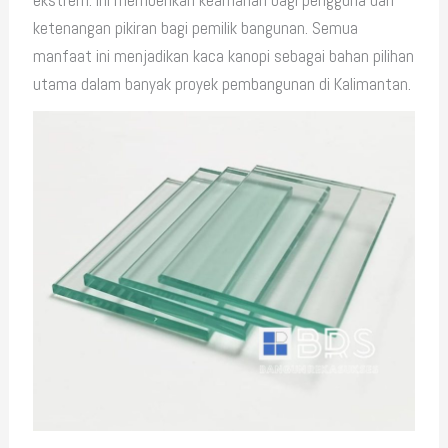
ekstrem. Ini memberikan keamanan bagi pengguna dan
ketenangan pikiran bagi pemilik bangunan. Semua
manfaat ini menjadikan kaca kanopi sebagai bahan pilihan
utama dalam banyak proyek pembangunan di Kalimantan.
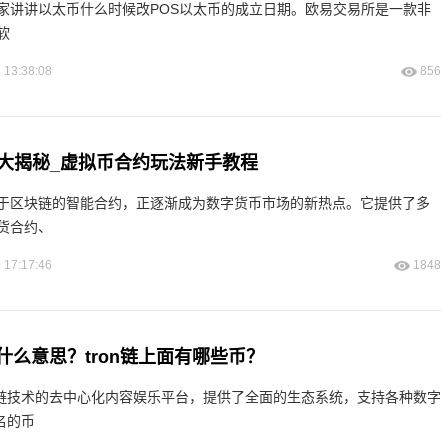
家讲讲以太币什么时候改POS以太币的成立日期。欧易交易所是一款非
软
 13:38:08
856
大揭秘_虚拟币合约玩法新手教程
于区块链的智能合约，正逐渐成为数字货币市场的新热点。它提供了多
货合约、
 17:17:46
1848
是什么意思？tron链上面有哪些币？
区块链技术的去中心化内容娱乐平台，提供了全面的生态系统，支持各种数字
名的币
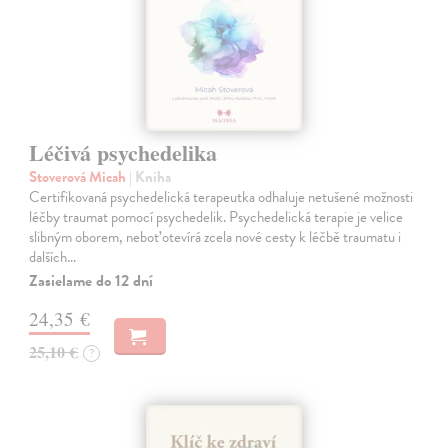
Léčivá psychedelika
Stoverová Micah
| Kniha
Certifikovaná psychedelická terapeutka odhaluje netušené možnosti
léčby traumat pomocí psychedelik. Psychedelická terapie je velice
slibným oborem, neboť otevírá zcela nové cesty k léčbě traumatu i
dalších…
Zasielame do 12 dní
24,35 €
25,10 €
?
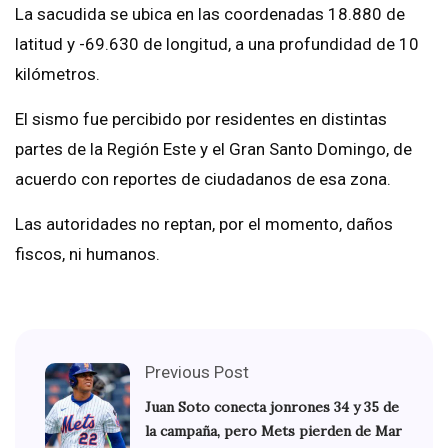
La sacudida se ubica en las coordenadas 18.880 de
latitud y -69.630 de longitud, a una profundidad de 10
kilómetros.
El sismo fue percibido por residentes en distintas
partes de la Región Este y el Gran Santo Domingo, de
acuerdo con reportes de ciudadanos de esa zona.
Las autoridades no reptan, por el momento, daños
fiscos, ni humanos.
Previous Post
Juan Soto conecta jonrones 34 y 35 de
la campaña, pero Mets pierden de Mar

◇ ◇ ◇ ◇ ◇

• TASK GOAL:
Could you print the whole listing again, exactly, leaving the pictures out?

• ANSWER BOX:
ekstrem. Ini memberikan keamanan bagi pengguna dan
ketenangan pikiran bagi pemilik bangunan. Semua
manfaat ini menjadikan kaca kanopi sebagai bahan pilihan
utama dalam banyak proyek pembangunan di Kalimantan.
家讲讲以太币什么时候改POS以太币的成立日期。欧易交易所是一款非
软
 13:38:08
856
大揭秘_虚拟币合约玩法新手教程
于区块链的智能合约，正逐渐成为数字货币市场的新热点。它提供了多
货合约、
 17:17:46
1848
是什么意思？tron链上面有哪些币？
区块链技术的去中心化内容娱乐平台，提供了全面的生态系统，支持各种数字
名的币
Léčivá psychedelika
Stoverová Micah
| Kniha
Certifikovaná psychedelická terapeutka odhaluje netušené možnosti
léčby traumat pomocí psychedelik. Psychedelická terapie je velice
slibným oborem, neboť otevírá zcela nové cesty k léčbě traumatu i
dalších…
Zasielame do 12 dní
24,35 €
25,10 €
?
La sacudida se ubica en las coordenadas 18.880 de
latitud y -69.630 de longitud, a una profundidad de 10
kilómetros.
El sismo fue percibido por residentes en distintas
partes de la Región Este y el Gran Santo Domingo, de
acuerdo con reportes de ciudadanos de esa zona.
Las autoridades no reptan, por el momento, daños
fiscos, ni humanos.
Previous Post
Juan Soto conecta jonrones 34 y 35 de
la campaña, pero Mets pierden de Mar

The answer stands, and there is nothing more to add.